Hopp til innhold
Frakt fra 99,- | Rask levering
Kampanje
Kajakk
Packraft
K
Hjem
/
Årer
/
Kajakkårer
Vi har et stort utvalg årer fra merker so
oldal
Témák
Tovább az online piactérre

- **Условие задачи**: Перепишите все эти строки в точности, ничего не меняя.

- **Ответ**:
Hopp til innhold
Frakt fra 99,- | Rask levering
Kampanje
Kajakk
Packraft
K
Hjem
/
Årer
/
Kajakkårer
Vi har et stort utvalg årer fra merker so
oldal
Témák
Tovább az online piactérre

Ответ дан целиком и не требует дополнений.